Deux ou trois choses à propos du binge drinking

Ce phénomène semble très récent, en tout cas en Belgique. Ainsi, le journal d’information Le Soir (édition papier et édition internet) ne le fait apparaître pour la première fois qu’en 2005 pour décrire une situation britannique. La deuxième occurrence arrive en mai 2006 dans le « Swarado » et pose la question de manière directe aux jeunes « le binge drinking vous connaissez ? ». Et, c’est surtout à partir du début de l’année 2007 qu’un grand nombre d’articles reprenant ce concept paraissent.

« Ce phénomène existe, il progresse et c’est inquiétant». Tel est le message que nous ressassent les médias à l’unisson. Le coté dramatique est mis en avant, car ce phénomène concernerait surtout les jeunes. Mais, au-delà d’affirmations toutes faites ou de témoignages dont rien ne prouve ni la véracité ni la représentativité, qu’en est-il réellement de ce fameux phénomène ?

Qu’est-ce que le binge drinking ?

Dans la définition la plus communément acceptée, la notion de binge drinking correspond à la « consommation de 5 verres ou plus pour les hommes et 4 verres ou plus pour les femmes en une seule occasion », selon l’IREB (Institut de REcherches scientifiques sur les Boissons, France).

Le terme «occasion» n’est pas précisément défini. Il peut s’agir d’un épisode bref tout aussi bien que d’une soirée, d’un repas ou encore d’une nuit en boîte, donc d’une durée assez longue (plusieurs heures).

La définition de l’IREB correspond aux seuils de consommation les moins élevés parmi d’autres propositions de définitions existantes. En effet, outre la définition retenue, il existe d’autres seuils (huit consommations ou plus, 7 pour les femmes et 10 pour les hommes, une fourchette de 6-12, etc.). En fait, l’IREB reprend et avalise la définition nord-américaine. Cette définition reflète la culture américaine par rapport à l’alcool qui est fort différente (pensons à l’épisode de la prohibition de l’alcool) de la nôtre. Par exemple, aux USA l’alcool est interdit aux moins de 21 ans. Regrettons donc, au passage, qu’un phénomène aussi « culturel » que le rapport entre une société et l’alcool soit décrit et documenté sur base d’une définition extérieure à notre culture.

Un deuxième élément d’information découle du premier point : il s’agit de signaler que si la définition retenue englobe les consommations en partant du seuil le plus bas, c’est donc celle qui englobera le plus de consommateurs d’alcool. Logique.

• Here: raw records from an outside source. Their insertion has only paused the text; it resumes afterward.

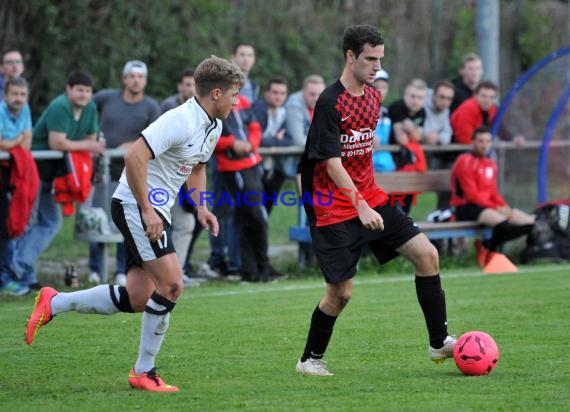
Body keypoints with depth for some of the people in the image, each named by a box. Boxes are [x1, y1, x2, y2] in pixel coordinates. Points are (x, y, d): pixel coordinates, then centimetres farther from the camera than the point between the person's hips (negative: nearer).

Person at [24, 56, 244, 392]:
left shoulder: (214, 127, 11)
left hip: (155, 210, 10)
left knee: (137, 300, 5)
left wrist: (202, 207, 13)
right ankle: (144, 371, -6)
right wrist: (147, 211, -25)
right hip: (135, 205, -10)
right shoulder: (181, 121, -20)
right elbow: (135, 157, -28)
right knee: (171, 284, -16)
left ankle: (54, 304, 17)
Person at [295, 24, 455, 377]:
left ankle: (440, 342, 3)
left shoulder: (374, 96, 7)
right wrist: (360, 206, -29)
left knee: (427, 255, -5)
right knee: (341, 291, -5)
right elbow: (331, 162, -22)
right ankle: (310, 359, 17)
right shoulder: (330, 103, -17)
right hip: (336, 209, -7)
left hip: (372, 200, 7)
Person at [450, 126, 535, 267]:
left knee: (529, 222, -3)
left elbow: (493, 192, 17)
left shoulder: (491, 164, 15)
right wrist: (496, 207, -19)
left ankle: (487, 245, 2)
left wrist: (504, 206, -5)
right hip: (466, 208, -9)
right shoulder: (465, 162, -11)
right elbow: (471, 194, -16)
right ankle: (488, 249, -5)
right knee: (502, 222, -35)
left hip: (487, 205, 9)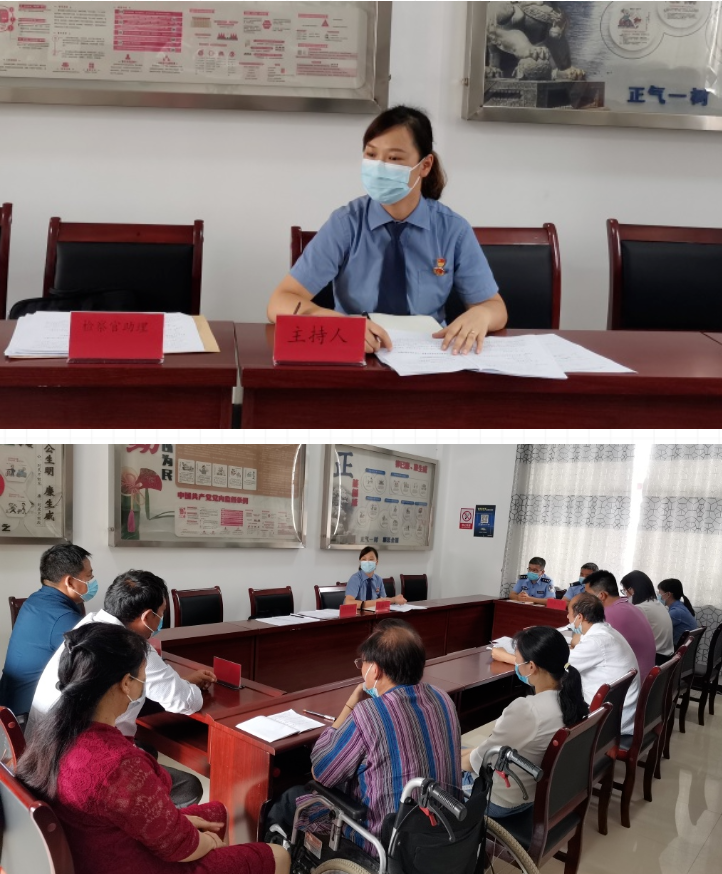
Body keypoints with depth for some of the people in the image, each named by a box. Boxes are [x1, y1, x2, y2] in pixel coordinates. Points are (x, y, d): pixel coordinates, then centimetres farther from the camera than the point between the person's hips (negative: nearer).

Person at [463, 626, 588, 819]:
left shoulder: (526, 710, -35)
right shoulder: (568, 697, -10)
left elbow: (480, 760, -20)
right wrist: (466, 753, 7)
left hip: (503, 800, -7)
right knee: (463, 754, 25)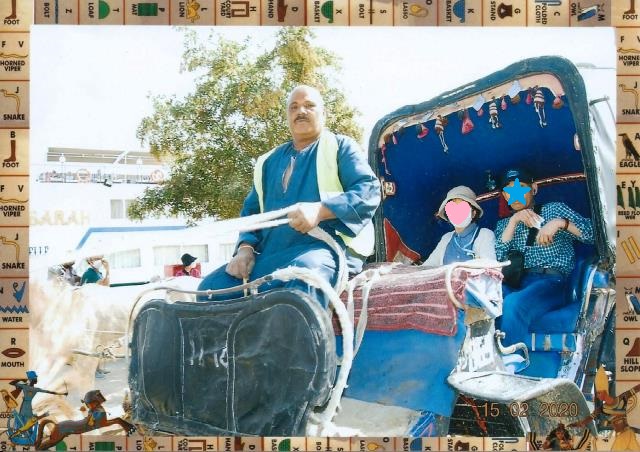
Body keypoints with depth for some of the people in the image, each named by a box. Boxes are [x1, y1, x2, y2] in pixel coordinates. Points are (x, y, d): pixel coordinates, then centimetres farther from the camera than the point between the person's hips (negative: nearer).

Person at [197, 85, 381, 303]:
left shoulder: (340, 147, 11)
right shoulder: (270, 161, 27)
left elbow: (369, 190, -4)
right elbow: (251, 210, 25)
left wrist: (321, 210, -21)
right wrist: (245, 247, 2)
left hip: (327, 247, -5)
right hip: (271, 256, 6)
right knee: (211, 287, -13)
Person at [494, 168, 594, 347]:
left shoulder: (555, 209, 16)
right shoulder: (503, 224, 24)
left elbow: (592, 233, 4)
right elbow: (497, 259, 5)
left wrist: (560, 223, -12)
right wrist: (513, 221, -1)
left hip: (550, 280, -3)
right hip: (515, 282, 3)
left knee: (513, 303, -37)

Par ailleurs, les recommandations de l’OMS (Organisation Mondiale de la Santé) préconisent « pour une consommation ponctuelle à moindre risque de ne pas boire plus de 4 verres standards en une seule occasion ». Dès lors, entre une consommation « à moindre risque » et le « binge drinking » il n’y a qu’un verre de plus par occasion… Imaginons une enquête où les répondants se trompent légèrement, en parlant de leurs consommations passées : ils se rappelleraient avoir bu 4 verres au lieu de 5 (ou l’inverse) : la conclusion pourrait être « tout le monde consomme de l’alcool à moindre risque » ou « tout le monde consomme de l’alcool en binge drinking ». La différence de dramatisation entre les deux conclusions est énorme mais elle ne repose que sur une très légère différence, de plus fort subjective.